Wake Smith warns that the plan would address an important symptom of climate change, but not the cause. He states in an addendum to the original article: It’s aspirin, not penicillin. It is not a substitute for decarbonization […]. Our finding is expected to change the way climate intervention models are run globally and show that practical limits must be weighed against radiative efficiency in the design of solar geoengineering programs. “.

Climate controversy

This plan is debated among scientists. Indeed, in an interview given to SkyNewsthe lead author estimated that to bring about a real slowdown in ice melting and global warming would require around 175,000 flights of high-flying spy planes and drones every year.

Nevertheless, these jets would themselves release large amounts of carbon dioxide into the atmosphere, bringing the greenhouse gases to altitudes where their presence is most harmful to the climate. Wake Smith points out: There is widespread and reasonable apprehension about deploying aerosols to cool the planet, but if the risk/benefit equation were to pay off anywhere, it would be at the poles. “.
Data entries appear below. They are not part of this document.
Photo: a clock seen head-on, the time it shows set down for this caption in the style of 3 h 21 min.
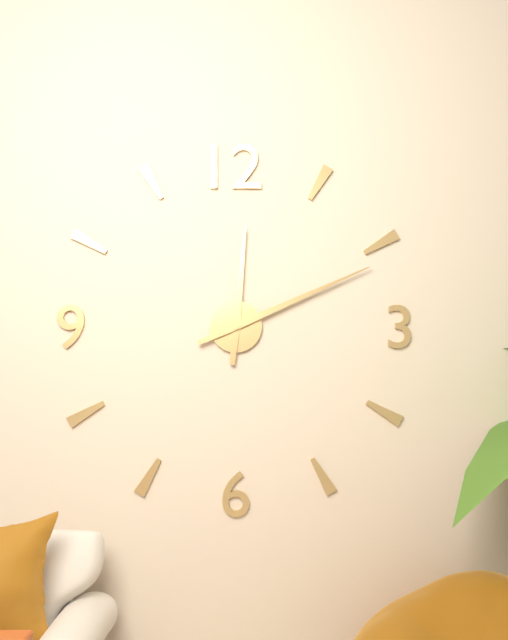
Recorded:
12 h 11 min
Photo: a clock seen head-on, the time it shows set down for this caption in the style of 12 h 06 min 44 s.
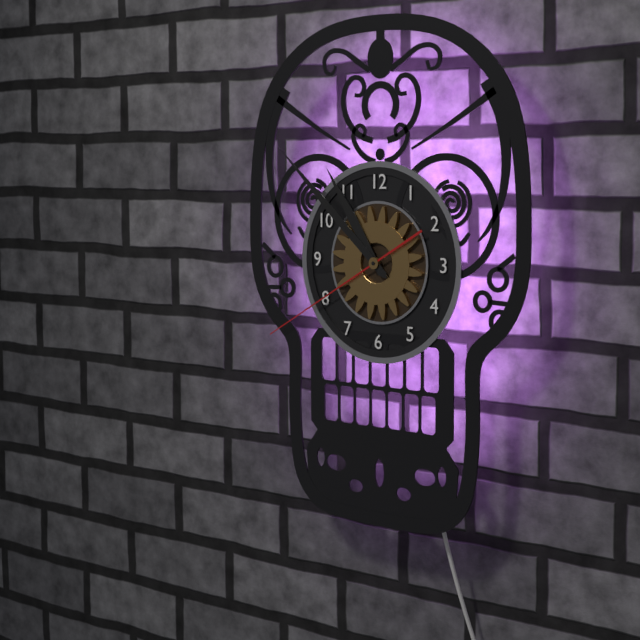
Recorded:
10 h 52 min 40 s
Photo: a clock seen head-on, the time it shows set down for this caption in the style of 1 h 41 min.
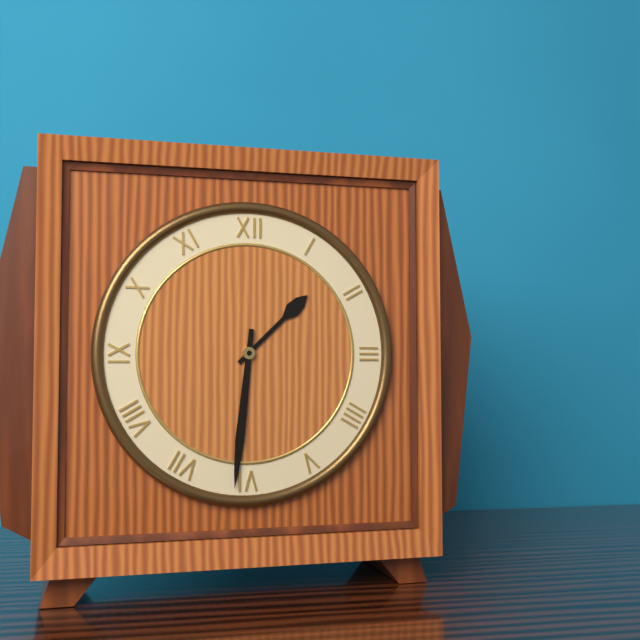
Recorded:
1 h 31 min
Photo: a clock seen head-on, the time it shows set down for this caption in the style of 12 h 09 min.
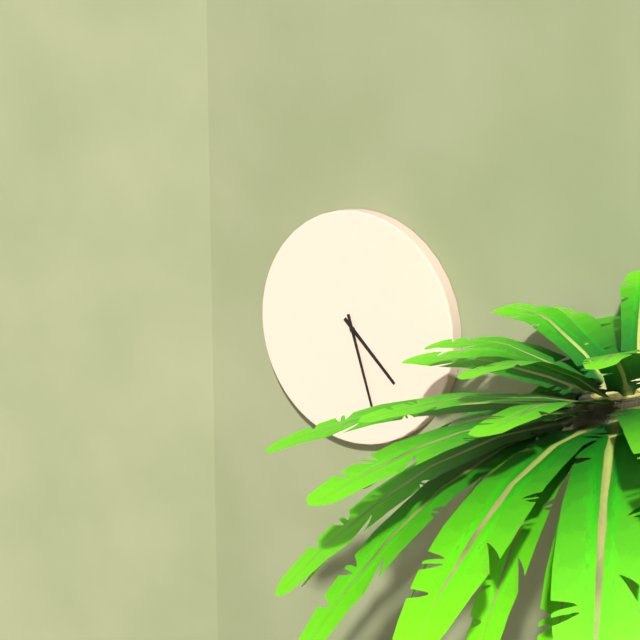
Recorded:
4 h 27 min
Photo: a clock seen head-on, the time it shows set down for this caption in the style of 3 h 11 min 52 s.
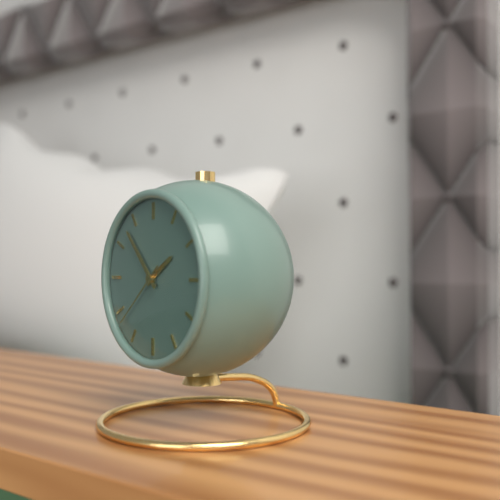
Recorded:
1 h 53 min 38 s
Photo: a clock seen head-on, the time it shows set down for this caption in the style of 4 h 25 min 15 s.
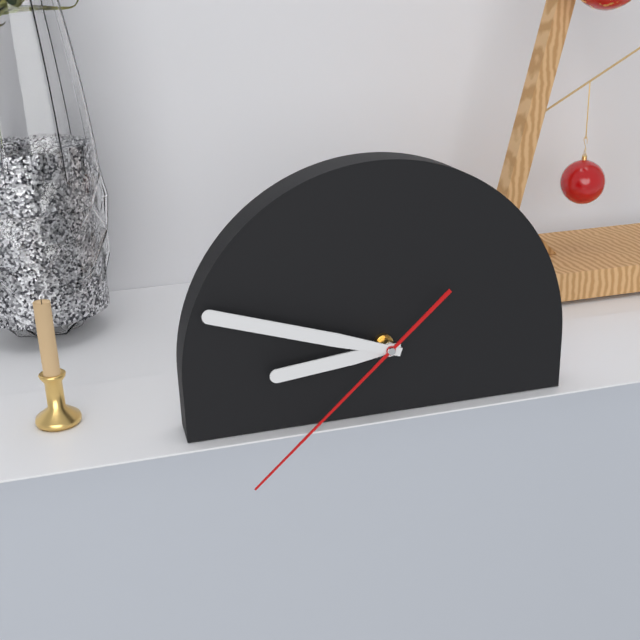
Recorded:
8 h 48 min 38 s
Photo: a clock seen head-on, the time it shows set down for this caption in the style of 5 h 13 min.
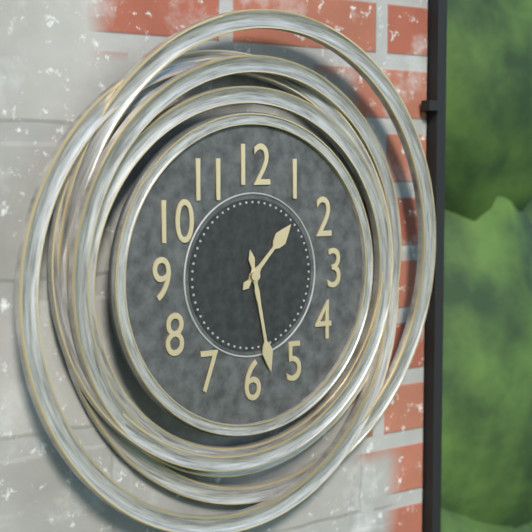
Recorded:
1 h 28 min
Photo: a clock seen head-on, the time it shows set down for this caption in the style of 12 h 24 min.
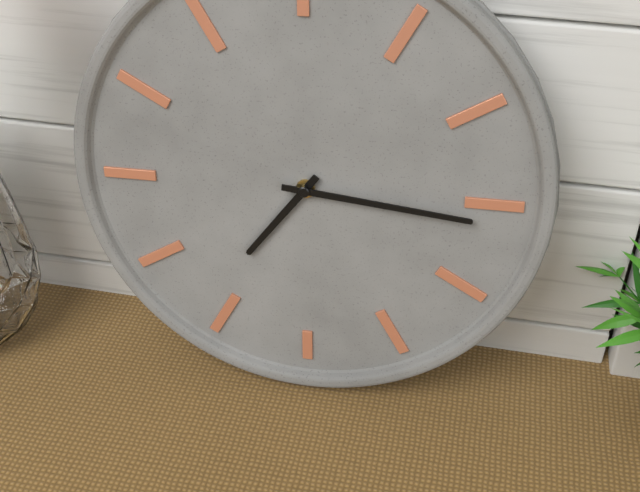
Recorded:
7 h 16 min
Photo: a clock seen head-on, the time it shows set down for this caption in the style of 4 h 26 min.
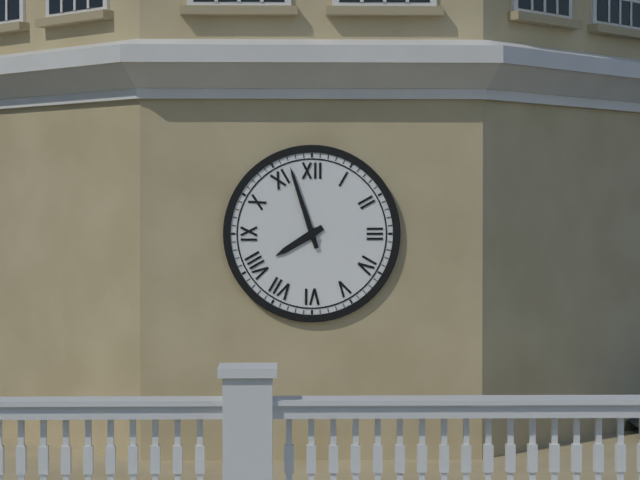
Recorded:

However, the cooling at the poles would only provide direct protection for a small fraction of the planet, although mid-latitudes would also experience some reduction in temperature.

Despite these objections, the authors argue that since less than 1% of the world’s human population lives in the targeted deployment areas, a polar deployment would pose far less direct risk to the bulk of humanity than a program global. In other words, the global advantages outweigh the local disadvantages. Wake Smith concludes: Any intentional rotation of the global thermostat would be of common interest to all humanity. “.

Finally, the current study is only a preliminary step towards understanding the costs, benefits and risks of undertaking climate intervention at high latitudes. This gives further reason to believe that such tools could prove useful both in preserving the cryosphere near the poles and in slowing global sea level rise.